NEW YORK – Black Diamond Therapeutics said on Monday that it has dosed the first patient in a Phase I trial of its MasterKey EGFR inhibitor BDTX-1535 for glioblastoma and non-small cell lung cancer patients harboring EGFR mutations.
The Phase I trial is designed to assess the safety, tolerability, and preliminary efficacy of BDTX-1535 as treatment for roughly 90 patients with recurrent glioblastoma or recurrent NSCLC.
Eligible glioblastoma patients must have evidence of tumor EGFR alterations, including amplification, variants, or mutations, as determined by next-generation sequencing, RNA sequencing, fluorescence in situ hybridization, immunohistochemistry, or array CGH.
NSCLC patients must have sensitive EGFR mutations and disease progression following standard of care; if they have uncommon EGFR mutations such as the G719X mutation, they must have progressed following an EGFR inhibitor, and if they have acquired resistance EGFR mutations such as C797S, they need to have progressed following a third-generation EGFR inhibitor in the first-line treatment setting.
Cambridge, Massachusetts-based Black Diamond believes that BDTX-1535 can treat tumors with primary TKI-resistant EGFR mutations as well as those with on-target acquired resistance mutations. The firm said that roughly half of glioblastoma patients have EGFR mutations, making them potential candidates for BDTX-1535 treatment. Intrinsic resistance EGFR mutations such as G719X, S768I, and L861Q, make up 10 to 20 percent of EGFR-mutated NSCLC tumors, the company noted.
Even though currently available targeted treatments have worked well for those patients with the classical Exon19del and L858R EGFR mutations, acquired resistance is common.
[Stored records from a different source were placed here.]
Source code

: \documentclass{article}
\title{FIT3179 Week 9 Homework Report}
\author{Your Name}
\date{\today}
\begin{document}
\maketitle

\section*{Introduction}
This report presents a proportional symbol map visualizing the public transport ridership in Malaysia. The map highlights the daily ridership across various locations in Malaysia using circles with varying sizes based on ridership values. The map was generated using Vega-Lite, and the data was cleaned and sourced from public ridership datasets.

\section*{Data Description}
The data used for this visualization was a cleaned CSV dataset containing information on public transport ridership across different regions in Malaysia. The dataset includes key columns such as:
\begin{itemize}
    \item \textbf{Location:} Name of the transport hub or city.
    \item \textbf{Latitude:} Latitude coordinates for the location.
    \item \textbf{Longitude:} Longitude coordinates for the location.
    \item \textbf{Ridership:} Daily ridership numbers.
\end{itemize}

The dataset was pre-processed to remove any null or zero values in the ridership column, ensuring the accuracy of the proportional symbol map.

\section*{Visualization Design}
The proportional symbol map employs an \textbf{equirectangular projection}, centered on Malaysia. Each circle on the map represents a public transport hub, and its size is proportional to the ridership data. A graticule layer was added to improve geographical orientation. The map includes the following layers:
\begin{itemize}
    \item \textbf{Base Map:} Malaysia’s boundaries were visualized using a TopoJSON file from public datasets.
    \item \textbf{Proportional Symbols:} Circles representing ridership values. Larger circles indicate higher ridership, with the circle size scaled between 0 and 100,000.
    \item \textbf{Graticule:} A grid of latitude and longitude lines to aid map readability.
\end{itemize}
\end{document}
The firm estimates that there are roughly 60,000 BDTX-1535-eligible glioblastoma patients and 20,000 eligible NSCLC patients in the US, EU, Japan, and China per year.
Black Diamond uses its proprietary Mutation-Allostery-Pharmacology, or MAP, drug discovery platform to home in on oncogenic mutations that promote cancer across tumor types, and to create products targeting these mutations.
The firm expects to provide a clinical update from the BDTX-1535 trial during the second half of 2023.